WHAT YOU WILL DO:
Put the lines into a numbered list, starting with the line that contains "VODNÍ SPORTY" and continuing through the end of the entries, and skip any blank lines. Leave the pictures out.

[Data entries]

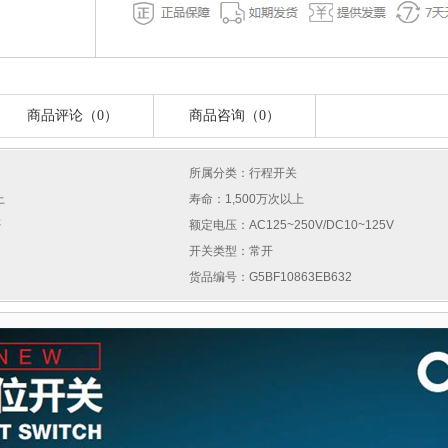
商品评论（0）
商品咨询（0）
所属分类：行程开关
上
寿命：1,500万次以上
否
额定电压：AC125~250V/DC10~125V
开关类型：常开
货品编号：G5BF10863EB632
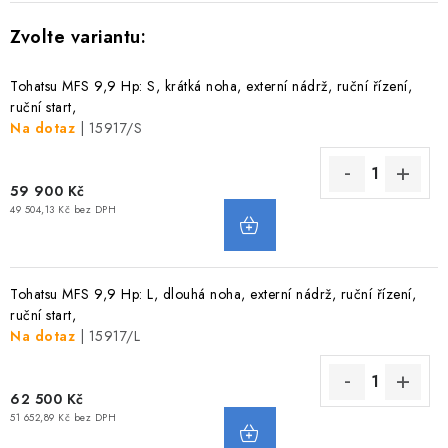
VODNÍ SPORTY
PŘÍSLUŠENSTVÍ K ČLUNŮM
Tohatsu MFS 9,9 Hp: S, krátká noha, externí nádrž, ruční řízení,
ruční start,
PŘÍSLUŠENSTVÍ K MOTORŮM
Na dotaz
| 15917/S
PŘÍVĚSY K LODÍM
59 900 Kč
49 504,13 Kč bez DPH
ZNAČKY
Doprava a platba
Servis
Reklamace
Tohatsu MFS 9,9 Hp: L, dlouhá noha, externí nádrž, ruční řízení,
ruční start,
Obchodní podmínky
Podmínky ochrany osobních údajů
Na dotaz
| 15917/L
62 500 Kč
51 652,89 Kč bez DPH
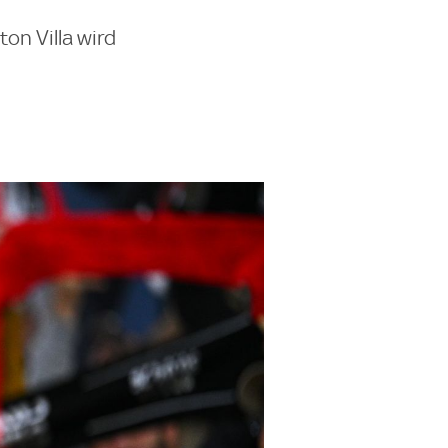
on Villa wird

REPLY TO THE TASK:
1. VODNÍ SPORTY
2. PŘÍSLUŠENSTVÍ K ČLUNŮM
3. Tohatsu MFS 9,9 Hp: S, krátká noha, externí nádrž, ruční řízení,
4. ruční start,
5. PŘÍSLUŠENSTVÍ K MOTORŮM
6. Na dotaz
7. | 15917/S
8. PŘÍVĚSY K LODÍM
9. 59 900 Kč
10. 49 504,13 Kč bez DPH
11. ZNAČKY
12. Doprava a platba
13. Servis
14. Reklamace
15. Tohatsu MFS 9,9 Hp: L, dlouhá noha, externí nádrž, ruční řízení,
16. ruční start,
17. Obchodní podmínky
18. Podmínky ochrany osobních údajů
19. Na dotaz
20. | 15917/L
21. 62 500 Kč
22. 51 652,89 Kč bez DPH
23. on Villa wird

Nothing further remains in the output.